Malgré la diversité de constitution liée à la différence de sexe, l’homogénéité somatique est si évidente qu’à peine tiré de son sommeil génésiaque, l’homme (mâle) l’exprime aussitôt en ces termes: « Cette fois, celle-ci est l’os de mes os et la chair de ma chair. Celle-ci on l’appellera femme parce que de l'homme celle-ci a été prise » Gn 2,23. C’est ainsi que l’homme (mâle) exprime pour la première fois une joie et même une exaltation qui, avant cela, n’avait aucune raison d’être, étant donné l’absence d’un être semblable à lui. La joie due à l’autre être humain, ce second « moi », éclate dans les paroles que l’homme (mâle) prononce à la vue de la femme (femelle). Tout ceci aide à établir la pleine signification de l’unité originelle. Les mots sont ici peu nombreux, mais ils sont tous de grand poids. Nous devons donc tenir compte – et nous le ferons encore par la suite – du fait que la première femme, « formée avec la côte enlevée… à l’homme » (mâle) est tout aussitôt accueillie comme une aide « qui est semblable à lui ».

Au cours de la prochaine méditation nous retournerons à ce thème, c’est-à-dire à la signification de l’unité originelle de l’homme et de la femme dans l’humanité.

– Le 7 novembre 1979

(*) Le terme hébreu ‘adam exprime le concept collectif de l’espèce humaine, c’est-à-dire l’homme qui représente l’humanité (la Bible définit l’individu en se servant de l’expression ben-‘adam « fils de l’homme »). La confrontation: ‘is-issah souligne la diversité sexuelle (comme en grec anêr- gynê). Après la création de la femme, le texte biblique continue à appeler le premier homme ‘adam (avec l’article défini), exprimant ainsi sa « corporate personality » en ce sens qu’il est devenu « père de l’humanité », son géniteur et représentant, tout comme par la suite Abraham fut reconnu « père des croyants » et Jacob identifié avec Israël – le Peuple élu.

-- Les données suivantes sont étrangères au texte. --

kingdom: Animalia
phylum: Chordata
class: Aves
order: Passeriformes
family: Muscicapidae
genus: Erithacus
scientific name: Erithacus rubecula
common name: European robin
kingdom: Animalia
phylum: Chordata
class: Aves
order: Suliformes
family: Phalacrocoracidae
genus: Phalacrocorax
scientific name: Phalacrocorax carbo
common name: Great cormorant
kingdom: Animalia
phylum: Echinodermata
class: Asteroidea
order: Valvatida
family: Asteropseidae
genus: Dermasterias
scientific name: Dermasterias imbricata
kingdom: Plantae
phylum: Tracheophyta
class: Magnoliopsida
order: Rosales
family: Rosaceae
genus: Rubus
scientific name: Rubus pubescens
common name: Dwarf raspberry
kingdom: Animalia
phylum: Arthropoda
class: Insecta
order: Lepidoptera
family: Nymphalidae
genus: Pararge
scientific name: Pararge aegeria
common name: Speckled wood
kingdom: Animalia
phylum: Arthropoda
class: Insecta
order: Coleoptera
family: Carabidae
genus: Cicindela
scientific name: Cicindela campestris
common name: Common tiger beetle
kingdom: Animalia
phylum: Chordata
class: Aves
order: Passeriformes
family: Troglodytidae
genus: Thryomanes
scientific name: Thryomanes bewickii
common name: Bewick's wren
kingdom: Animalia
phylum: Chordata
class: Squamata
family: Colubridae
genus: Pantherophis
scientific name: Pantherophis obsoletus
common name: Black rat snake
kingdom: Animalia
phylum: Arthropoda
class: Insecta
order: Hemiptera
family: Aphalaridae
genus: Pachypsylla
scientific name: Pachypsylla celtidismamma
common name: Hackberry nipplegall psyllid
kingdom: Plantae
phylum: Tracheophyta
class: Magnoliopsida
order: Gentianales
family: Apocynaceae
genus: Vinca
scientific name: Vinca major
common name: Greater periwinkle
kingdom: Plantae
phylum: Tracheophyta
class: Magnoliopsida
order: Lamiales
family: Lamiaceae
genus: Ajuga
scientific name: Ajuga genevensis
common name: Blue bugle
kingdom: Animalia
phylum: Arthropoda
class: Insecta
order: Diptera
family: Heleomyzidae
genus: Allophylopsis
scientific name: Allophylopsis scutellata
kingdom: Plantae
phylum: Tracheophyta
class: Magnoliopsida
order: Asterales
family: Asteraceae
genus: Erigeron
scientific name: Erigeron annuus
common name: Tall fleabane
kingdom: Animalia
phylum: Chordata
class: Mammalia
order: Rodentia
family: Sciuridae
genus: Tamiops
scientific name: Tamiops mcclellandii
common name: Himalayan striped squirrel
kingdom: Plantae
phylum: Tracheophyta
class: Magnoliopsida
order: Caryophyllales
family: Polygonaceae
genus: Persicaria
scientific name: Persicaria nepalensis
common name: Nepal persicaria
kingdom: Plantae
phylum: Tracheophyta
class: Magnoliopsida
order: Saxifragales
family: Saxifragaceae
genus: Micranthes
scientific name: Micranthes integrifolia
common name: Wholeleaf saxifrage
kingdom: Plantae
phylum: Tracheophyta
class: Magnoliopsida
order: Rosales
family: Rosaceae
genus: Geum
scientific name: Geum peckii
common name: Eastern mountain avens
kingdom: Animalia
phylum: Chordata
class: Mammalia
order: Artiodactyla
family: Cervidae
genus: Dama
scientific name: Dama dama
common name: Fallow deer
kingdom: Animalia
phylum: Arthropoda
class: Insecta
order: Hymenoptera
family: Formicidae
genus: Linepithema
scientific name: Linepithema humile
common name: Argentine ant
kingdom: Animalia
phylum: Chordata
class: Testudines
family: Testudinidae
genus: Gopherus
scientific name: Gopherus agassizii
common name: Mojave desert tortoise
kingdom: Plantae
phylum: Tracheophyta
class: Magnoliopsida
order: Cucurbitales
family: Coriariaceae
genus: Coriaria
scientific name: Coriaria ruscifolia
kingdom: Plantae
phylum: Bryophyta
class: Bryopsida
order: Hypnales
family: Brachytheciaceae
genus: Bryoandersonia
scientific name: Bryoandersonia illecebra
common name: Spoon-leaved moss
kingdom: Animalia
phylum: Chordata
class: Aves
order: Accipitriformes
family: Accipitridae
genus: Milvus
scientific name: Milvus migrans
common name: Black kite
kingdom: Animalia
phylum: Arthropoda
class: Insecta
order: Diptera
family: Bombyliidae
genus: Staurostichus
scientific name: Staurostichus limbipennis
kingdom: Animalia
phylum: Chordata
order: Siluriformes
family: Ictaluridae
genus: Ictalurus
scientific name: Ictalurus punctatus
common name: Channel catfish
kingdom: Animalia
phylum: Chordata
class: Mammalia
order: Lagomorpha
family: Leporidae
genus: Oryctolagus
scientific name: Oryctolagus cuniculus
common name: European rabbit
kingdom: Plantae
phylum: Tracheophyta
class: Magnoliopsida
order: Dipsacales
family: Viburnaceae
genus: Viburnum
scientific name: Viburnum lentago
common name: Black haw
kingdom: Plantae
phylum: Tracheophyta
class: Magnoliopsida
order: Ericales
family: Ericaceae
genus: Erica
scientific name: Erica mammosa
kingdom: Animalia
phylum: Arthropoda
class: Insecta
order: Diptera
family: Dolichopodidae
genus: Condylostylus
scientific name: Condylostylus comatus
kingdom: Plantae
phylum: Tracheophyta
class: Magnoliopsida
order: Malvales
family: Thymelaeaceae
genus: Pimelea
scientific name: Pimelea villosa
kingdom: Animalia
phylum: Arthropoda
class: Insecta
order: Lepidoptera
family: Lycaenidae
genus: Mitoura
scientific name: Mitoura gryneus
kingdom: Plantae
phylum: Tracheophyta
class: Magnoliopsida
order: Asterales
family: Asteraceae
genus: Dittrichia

(**) La torpeur d’Adam (en hébreu tardemah) est un sommeil profond (en latin: sopor; en anglais: sleep) où l’homme tombe sans connaissance ou songe (la Bible a un autre terme pour définir le songe: halom); Gn 15,12 1S 26,12. Freud, par contre, examine le contenu des songes (en latin: somnium: en anglais: dream) qui, se formant avec des éléments psychiques « refoulés dans le subconscient », permettent, selon lui, d’en faire émerger les contenus inconscients qui, en dernière analyse, sont toujours sexuels. Cette idée est naturellement absolument étrangère à la pensée de l’auteur biblique. Dans la théologie de l’auteur biblique la torpeur dans laquelle Dieu fait tomber le premier homme souligne le caractère exclusif de l’action de Dieu dans l’oeuvre de création de la femme; l’homme n’y eut aucune participation consciente. Dieu se sert de « sa côte » uniquement pour accentuer la nature commune de l’homme et de la femme.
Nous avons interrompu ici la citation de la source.